- _PASSAGE GIVEN_:

============================================================

# Gateway laptop screen won't turn on



## simianrelative (Aug 11, 2008)

Dear friends,
I'm a US citizen living in Russia and the screen on my Gateway laptop (model ML3109) has broken down. When I turn on the computer, I hear it booting up, but the screen remains dark. This has happened twice already, but each time before the problem corrected itself after a few reboots and closings of the lid.
I'm wondering if it's a problem with the lid closing mechanism, since the toggle that clasps the lid to the body has been hard to move for some time now. Maybe the computer thinks the screen is closed?
Any tips would be appreciated, since there's no Gateway service on this continent.
EDIT: I plugged a regular monitor into the video port and it works. The laptop is functioning normally, it's just the screen that is not working. This means a physical problem with the screen and a repair center fix, I'm guessing. Is it possible to fix these kind of problems, usually?


----------



## dai (Jul 2, 2004)

shine a torch on the screen and see if you can see anything

it sounds like the inverter/backlight has gone


----------



## simianrelative (Aug 11, 2008)

I should make clear that there is NO image on the screen, not even a dim one. I believe this rules out the possibility of inverter or backlight failure. But given that it works perfectly on an external display, how can the video card be at fault?


----------



## simianrelative (Aug 11, 2008)

*Need to replace video card or check connections*

Hello all,
I'm an American living in Russia with a ML3109 Gateway laptop which is having problems with the screen, which won't display even the faintest image. Since it works fine through an external monitor, I'm thinking it's something with the connection between the video card and the motherboard or the display connector to the LCD screen. How can I open up my computer to check these connections?
Also, if the problem is with the video card (an ATM Radeon Xpress 200M), how can I replace it? Where can I figure out what video cards will work? I don't really want to buy the same video card again, if this is indeed the problem ...


----------



## Snoopdogie187 (Jun 27, 2002)

*Re: Need to replace video card or check connections*

It is not your video card. If it was the video card, you wouldn't have any picture on the external also. It may be the lcd screen or the conections to it or an iventer (And possibly the backlights).

Take a flash light or any type of light and sine it onto the lcd screen with the laptop on. If you see what should be on the screen then, the lcd screen is fine (even if there is no picture, the lcd may still be good).

Here is what I don't know. I can't tell you if it is the backlights or the inverter. 

As far as taking apart the laptop, I think it is fairly common the keyboard comes out and then you work down into the laptop and like that. I would try googling how to do this, a lot of times you can find a video or a whole guide with pictures on on how to take it apart.


----------



## TriggerFinger (Jan 30, 2008)

*Re: Need to replace video card or check connections*

Here's a way on how to know if it is a busted inverter.. http://www.fonerbooks.com/test.htm


----------



## dai (Jul 2, 2004)

see if you can get your manual here

http://repair4laptop.org/disassembly_gateway.html


----------



## sissonsk (Sep 29, 2009)

My Gateway screen went blank after I sent it in for waranty repairs. I noticed that the image was still there when a light was shining on the screen so I figured that it was the backlight. I wasn't aware of an "inverter" until I read this thread. I took the screen apart and pulled the inverter out to see what I needed to replace. I replaced everything after I gathered the inverter info and now my screen works. I left the laptop on for a few hours and the screen continued to work. Thgis may be a fix, of sorts. You need to be gentle, of course, with the bezzle as it is taped down at the bottom. but the rest is a breeze. 
I'm not sure why my screen stopped working or why it works now after I disassembled/re-assembled the display.

hope this helps
BTW-I got XP to work on my Vista laptop after I loaded SP2


----------



## Snoopdogie187 (Jun 27, 2002)

If you disassemble and re-assemble something and it works then probably means it was alose or dirty conection some where and it was improved when you put it back together.


----------

============================================================

- _SET EXERCISE A_: Copy the part of the laptop screen thread from "It is not your" up to and including "(Jan 30, 2008)".
The forum thread and the listing come from separate sources.

- _RECORDS SUPPLIED_:
============================================================

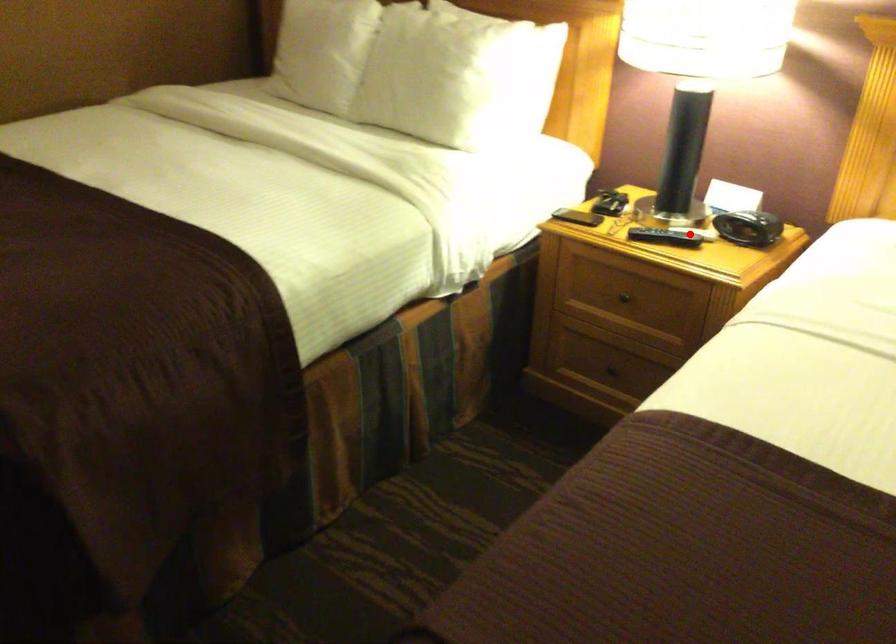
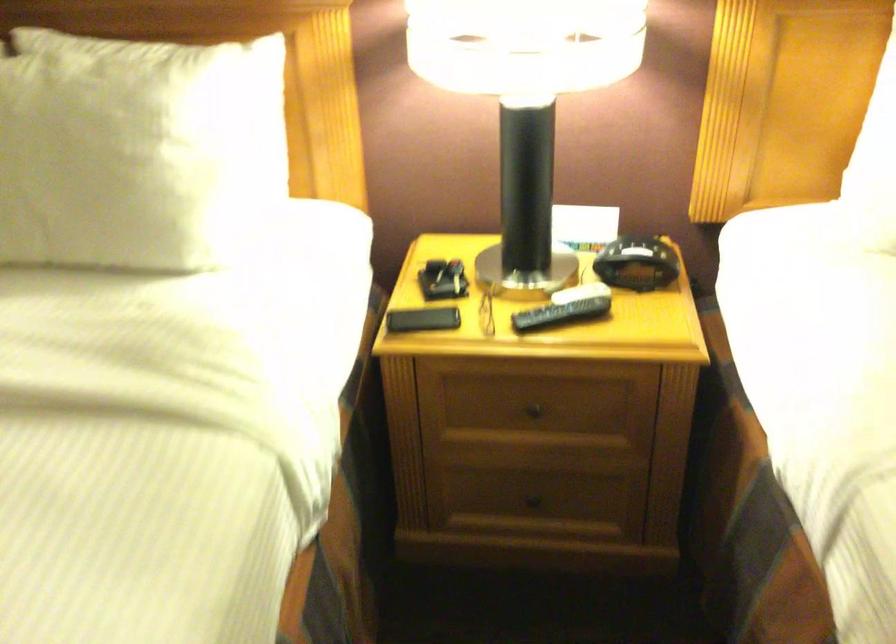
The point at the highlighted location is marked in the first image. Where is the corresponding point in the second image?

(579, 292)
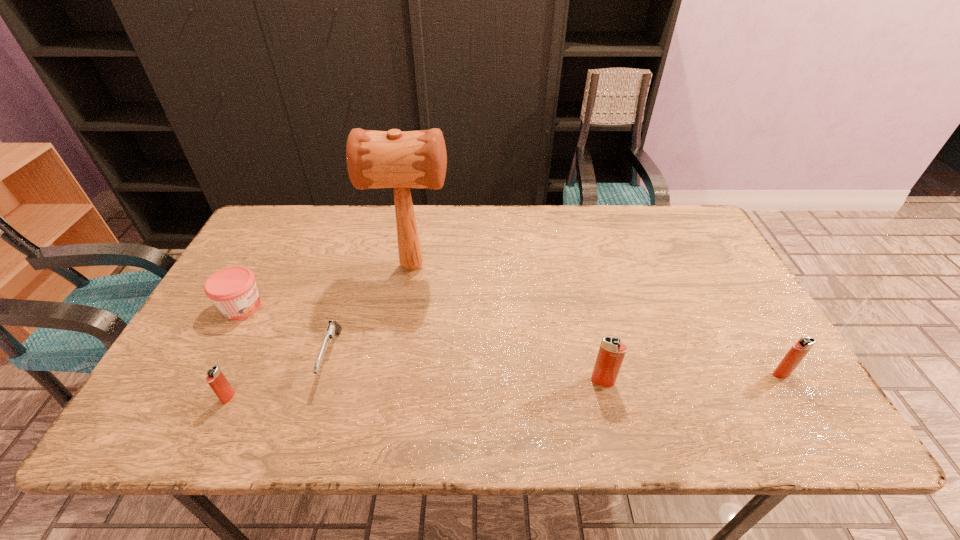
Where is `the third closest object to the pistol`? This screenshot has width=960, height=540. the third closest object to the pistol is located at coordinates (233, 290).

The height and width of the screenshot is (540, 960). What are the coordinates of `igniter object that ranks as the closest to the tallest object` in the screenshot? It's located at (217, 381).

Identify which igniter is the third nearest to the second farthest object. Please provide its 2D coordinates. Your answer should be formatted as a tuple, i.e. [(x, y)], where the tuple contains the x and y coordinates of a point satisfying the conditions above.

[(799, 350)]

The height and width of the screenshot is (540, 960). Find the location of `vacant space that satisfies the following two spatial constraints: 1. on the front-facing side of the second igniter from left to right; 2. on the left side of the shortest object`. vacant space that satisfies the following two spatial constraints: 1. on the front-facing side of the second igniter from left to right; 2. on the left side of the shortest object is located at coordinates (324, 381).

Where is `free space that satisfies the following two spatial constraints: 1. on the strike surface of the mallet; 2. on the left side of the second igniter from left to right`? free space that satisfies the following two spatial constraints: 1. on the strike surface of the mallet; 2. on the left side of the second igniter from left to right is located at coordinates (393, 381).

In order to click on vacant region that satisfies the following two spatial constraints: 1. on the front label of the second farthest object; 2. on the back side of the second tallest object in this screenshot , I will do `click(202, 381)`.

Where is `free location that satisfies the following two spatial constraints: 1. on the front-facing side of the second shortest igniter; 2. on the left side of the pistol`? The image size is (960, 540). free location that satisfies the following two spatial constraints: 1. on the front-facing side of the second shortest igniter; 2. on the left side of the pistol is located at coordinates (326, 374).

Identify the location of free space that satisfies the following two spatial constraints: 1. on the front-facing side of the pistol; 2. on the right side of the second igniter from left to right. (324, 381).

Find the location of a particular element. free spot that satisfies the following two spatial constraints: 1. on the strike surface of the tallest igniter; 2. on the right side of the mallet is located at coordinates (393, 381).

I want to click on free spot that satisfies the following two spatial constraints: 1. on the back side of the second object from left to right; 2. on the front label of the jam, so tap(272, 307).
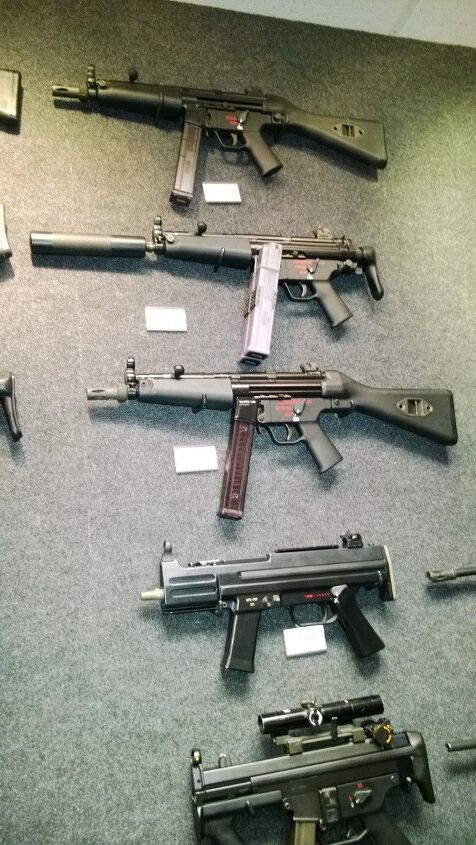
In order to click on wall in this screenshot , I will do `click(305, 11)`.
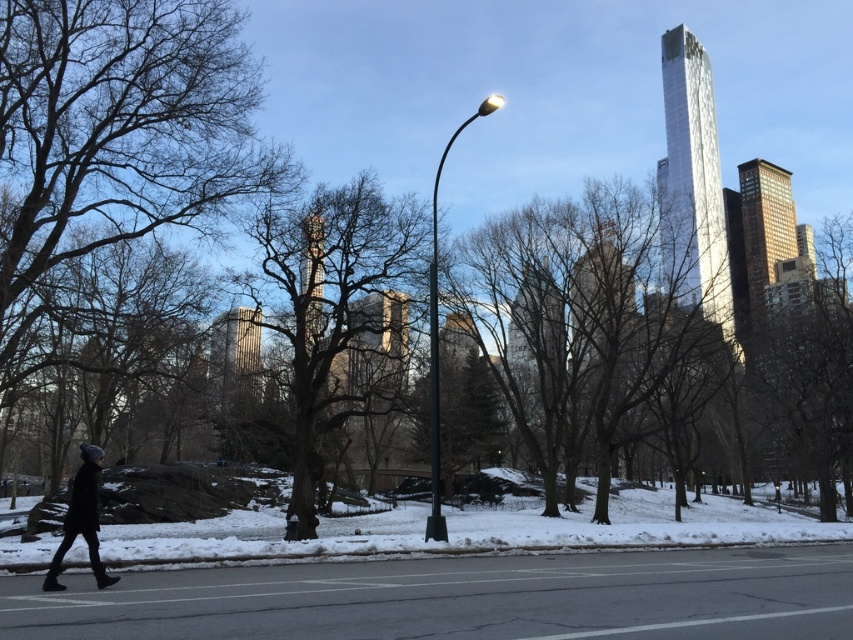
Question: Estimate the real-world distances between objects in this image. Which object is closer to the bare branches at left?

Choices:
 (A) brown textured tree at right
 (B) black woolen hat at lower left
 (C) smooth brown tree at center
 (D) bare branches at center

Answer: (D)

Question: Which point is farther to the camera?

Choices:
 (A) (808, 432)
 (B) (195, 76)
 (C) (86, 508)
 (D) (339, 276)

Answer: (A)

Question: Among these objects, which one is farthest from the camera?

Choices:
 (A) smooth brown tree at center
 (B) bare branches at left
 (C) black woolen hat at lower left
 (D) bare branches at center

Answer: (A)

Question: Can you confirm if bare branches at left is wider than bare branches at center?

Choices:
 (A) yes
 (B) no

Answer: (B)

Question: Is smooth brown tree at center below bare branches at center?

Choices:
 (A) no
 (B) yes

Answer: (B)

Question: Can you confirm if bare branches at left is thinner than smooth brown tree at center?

============================================================

- _SET EXERCISE B_: In the listing, rewrite only the lines from the line with "In order to click on vacant" up to and including the line with "In order to click on wall", swapping "free spot" for "empty spot" and changing nothing else. Leave the pictures out.

- _WRITTEN SOLUTION A_:
It is not your video card. If it was the video card, you wouldn't have any picture on the external also. It may be the lcd screen or the conections to it or an iventer (And possibly the backlights).

Take a flash light or any type of light and sine it onto the lcd screen with the laptop on. If you see what should be on the screen then, the lcd screen is fine (even if there is no picture, the lcd may still be good).

Here is what I don't know. I can't tell you if it is the backlights or the inverter. 

As far as taking apart the laptop, I think it is fairly common the keyboard comes out and then you work down into the laptop and like that. I would try googling how to do this, a lot of times you can find a video or a whole guide with pictures on on how to take it apart.


----------



## TriggerFinger (Jan 30, 2008)

- _WRITTEN SOLUTION B_:
In order to click on vacant region that satisfies the following two spatial constraints: 1. on the front label of the second farthest object; 2. on the back side of the second tallest object in this screenshot , I will do `click(202, 381)`.

Where is `free location that satisfies the following two spatial constraints: 1. on the front-facing side of the second shortest igniter; 2. on the left side of the pistol`? The image size is (960, 540). free location that satisfies the following two spatial constraints: 1. on the front-facing side of the second shortest igniter; 2. on the left side of the pistol is located at coordinates (326, 374).

Identify the location of free space that satisfies the following two spatial constraints: 1. on the front-facing side of the pistol; 2. on the right side of the second igniter from left to right. (324, 381).

Find the location of a particular element. empty spot that satisfies the following two spatial constraints: 1. on the strike surface of the tallest igniter; 2. on the right side of the mallet is located at coordinates (393, 381).

I want to click on empty spot that satisfies the following two spatial constraints: 1. on the back side of the second object from left to right; 2. on the front label of the jam, so tap(272, 307).
In order to click on wall in this screenshot , I will do `click(305, 11)`.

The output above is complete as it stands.